The best moment of the film, a relief after a ten-minute showcase of degradation that sees Michel relapse, shows the power of the recovery group. Simple, heartfelt, his group shows him the love and kindness he needed at his lowest point. It is nicely done: recovery is a series of tiny victories, and this is well-captured.

Creton’s performance will garner praise, and it is a rare total embodiment of a role. The other actors around him, especially Ariane Ascaride and Patrick d’Assumçao, do their part with underwritten roles. You will see a man’s life collapse, and you will see a positive depiction of the start of recovery. You will also see some small signs of directorial verve – the sequence of Michel’s father on the back of a bike is lovely, so too an almost abstract sequence of self-tattooing. There are too few of these moments of visual elegance, as though the director feels that stories about addiction and poverty need to be portrayed in an endless jittery vérité. This is a shame, and a few more of these moments could have tipped this film over into something artful while retaining its truth.

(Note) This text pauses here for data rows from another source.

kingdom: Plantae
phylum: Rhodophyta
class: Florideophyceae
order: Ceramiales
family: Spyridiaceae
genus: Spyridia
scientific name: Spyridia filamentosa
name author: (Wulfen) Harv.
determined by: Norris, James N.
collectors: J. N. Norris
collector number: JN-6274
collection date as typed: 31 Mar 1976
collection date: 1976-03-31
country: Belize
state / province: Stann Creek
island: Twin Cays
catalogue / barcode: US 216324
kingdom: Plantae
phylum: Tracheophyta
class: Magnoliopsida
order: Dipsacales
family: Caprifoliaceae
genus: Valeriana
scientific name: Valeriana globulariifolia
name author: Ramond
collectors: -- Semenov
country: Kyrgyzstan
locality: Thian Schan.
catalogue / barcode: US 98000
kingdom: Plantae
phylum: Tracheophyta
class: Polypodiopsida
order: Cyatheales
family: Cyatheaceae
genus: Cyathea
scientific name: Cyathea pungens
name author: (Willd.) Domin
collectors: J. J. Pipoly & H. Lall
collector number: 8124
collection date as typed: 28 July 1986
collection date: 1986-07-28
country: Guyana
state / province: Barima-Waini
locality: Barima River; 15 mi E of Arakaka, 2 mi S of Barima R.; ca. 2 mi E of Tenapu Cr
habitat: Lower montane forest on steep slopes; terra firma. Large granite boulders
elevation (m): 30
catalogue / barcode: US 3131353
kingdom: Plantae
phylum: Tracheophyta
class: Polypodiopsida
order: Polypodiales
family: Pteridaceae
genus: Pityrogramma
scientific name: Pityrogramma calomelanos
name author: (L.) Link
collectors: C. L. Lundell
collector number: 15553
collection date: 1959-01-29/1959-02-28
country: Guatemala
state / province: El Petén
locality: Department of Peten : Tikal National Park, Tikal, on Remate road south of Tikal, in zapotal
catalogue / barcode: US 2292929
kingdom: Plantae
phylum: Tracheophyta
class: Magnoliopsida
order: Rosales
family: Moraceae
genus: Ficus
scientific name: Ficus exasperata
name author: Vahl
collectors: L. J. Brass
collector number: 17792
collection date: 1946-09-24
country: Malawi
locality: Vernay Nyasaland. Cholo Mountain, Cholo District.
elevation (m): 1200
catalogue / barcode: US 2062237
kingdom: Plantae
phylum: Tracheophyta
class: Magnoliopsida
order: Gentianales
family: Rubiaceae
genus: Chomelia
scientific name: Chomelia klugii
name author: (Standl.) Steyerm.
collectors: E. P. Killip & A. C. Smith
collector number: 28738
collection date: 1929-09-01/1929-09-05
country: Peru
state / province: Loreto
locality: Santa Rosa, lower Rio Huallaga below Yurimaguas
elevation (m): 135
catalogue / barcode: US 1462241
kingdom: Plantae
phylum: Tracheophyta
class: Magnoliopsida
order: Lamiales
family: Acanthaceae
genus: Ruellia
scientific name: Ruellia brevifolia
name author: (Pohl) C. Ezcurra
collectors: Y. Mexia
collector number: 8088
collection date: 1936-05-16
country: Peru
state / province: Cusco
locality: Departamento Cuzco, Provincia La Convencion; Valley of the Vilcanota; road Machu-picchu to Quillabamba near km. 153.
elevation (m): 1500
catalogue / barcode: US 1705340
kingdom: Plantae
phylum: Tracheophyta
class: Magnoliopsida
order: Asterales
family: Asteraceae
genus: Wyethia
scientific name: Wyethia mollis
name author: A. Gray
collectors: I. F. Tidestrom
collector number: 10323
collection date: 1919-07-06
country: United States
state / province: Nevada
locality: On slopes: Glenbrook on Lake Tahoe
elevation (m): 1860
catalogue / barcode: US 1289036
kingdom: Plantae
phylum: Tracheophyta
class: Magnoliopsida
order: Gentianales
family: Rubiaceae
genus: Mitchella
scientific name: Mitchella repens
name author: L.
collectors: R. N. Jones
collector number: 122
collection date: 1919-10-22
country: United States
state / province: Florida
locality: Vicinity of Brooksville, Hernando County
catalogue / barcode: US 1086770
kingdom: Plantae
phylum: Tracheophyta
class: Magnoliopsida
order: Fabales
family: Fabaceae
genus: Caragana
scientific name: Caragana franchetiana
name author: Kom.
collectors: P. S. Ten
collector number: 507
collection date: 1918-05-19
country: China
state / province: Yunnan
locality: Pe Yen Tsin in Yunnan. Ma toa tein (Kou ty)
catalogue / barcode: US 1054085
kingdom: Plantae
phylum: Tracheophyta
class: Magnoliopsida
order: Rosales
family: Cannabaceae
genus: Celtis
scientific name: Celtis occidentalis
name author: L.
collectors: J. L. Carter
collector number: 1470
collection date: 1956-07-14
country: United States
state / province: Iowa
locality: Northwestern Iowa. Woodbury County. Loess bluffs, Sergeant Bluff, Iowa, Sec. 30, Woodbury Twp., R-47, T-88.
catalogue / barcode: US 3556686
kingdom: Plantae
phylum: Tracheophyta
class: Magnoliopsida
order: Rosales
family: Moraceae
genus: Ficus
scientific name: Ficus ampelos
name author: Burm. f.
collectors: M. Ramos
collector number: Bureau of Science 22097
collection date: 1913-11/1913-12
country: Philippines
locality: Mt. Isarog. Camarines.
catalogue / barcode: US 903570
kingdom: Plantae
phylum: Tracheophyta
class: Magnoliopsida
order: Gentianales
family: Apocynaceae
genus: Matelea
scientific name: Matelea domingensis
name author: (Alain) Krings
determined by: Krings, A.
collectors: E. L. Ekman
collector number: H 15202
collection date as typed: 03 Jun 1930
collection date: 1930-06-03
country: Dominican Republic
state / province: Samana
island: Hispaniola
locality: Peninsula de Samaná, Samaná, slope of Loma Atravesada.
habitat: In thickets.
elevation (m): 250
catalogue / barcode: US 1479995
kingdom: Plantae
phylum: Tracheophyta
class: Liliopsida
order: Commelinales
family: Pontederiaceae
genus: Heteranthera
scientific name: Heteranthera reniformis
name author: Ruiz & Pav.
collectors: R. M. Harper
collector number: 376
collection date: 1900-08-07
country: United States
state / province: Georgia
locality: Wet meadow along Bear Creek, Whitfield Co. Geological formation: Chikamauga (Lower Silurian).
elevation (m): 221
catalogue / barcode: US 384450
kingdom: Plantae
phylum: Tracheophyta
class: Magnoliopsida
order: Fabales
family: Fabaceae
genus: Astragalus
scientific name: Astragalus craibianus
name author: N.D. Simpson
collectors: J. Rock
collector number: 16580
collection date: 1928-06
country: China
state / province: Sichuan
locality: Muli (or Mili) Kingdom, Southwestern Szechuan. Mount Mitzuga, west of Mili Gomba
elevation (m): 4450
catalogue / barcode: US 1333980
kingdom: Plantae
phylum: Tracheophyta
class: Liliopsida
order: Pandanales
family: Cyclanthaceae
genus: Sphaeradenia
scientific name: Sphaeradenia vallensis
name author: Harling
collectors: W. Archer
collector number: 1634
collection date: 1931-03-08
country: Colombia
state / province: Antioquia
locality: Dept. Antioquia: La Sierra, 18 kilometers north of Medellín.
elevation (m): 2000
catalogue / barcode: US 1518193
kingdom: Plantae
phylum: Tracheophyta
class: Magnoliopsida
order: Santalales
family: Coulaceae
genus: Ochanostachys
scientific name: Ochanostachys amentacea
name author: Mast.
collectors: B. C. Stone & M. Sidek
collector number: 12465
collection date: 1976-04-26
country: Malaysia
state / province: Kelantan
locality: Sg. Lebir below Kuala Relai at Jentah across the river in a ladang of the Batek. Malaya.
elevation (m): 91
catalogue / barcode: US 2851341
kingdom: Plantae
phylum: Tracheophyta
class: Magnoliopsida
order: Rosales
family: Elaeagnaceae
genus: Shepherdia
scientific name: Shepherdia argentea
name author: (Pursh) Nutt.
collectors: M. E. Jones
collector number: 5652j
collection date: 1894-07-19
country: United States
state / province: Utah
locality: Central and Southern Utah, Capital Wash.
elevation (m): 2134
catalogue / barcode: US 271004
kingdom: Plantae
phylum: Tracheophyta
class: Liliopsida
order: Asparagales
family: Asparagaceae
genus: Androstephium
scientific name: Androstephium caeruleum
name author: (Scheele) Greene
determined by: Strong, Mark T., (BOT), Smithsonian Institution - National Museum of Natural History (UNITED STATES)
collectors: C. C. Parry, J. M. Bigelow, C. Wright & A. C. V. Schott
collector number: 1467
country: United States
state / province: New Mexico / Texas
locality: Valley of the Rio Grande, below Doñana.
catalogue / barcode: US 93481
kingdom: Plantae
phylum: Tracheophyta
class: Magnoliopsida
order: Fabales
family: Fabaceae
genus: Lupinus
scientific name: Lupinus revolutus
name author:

The story in the end is probably too one-dimensional, which is again an opportunity missed. Michel is portrayed as a newbie to recovery; he is spoken to by his sponsor and given a copy of the Reflections (a classic tome) as though he’s new to it all, but this doesn’t quite make sense, as he says he has been on methadone for 20 years. The real drama in depicting a fifty-something person going through recovery probably isn’t that they are going through it new, but that they have been through it many times and they have to try to make it work again, to make sense again. That’s the real challenge and I think this film slightly misses that.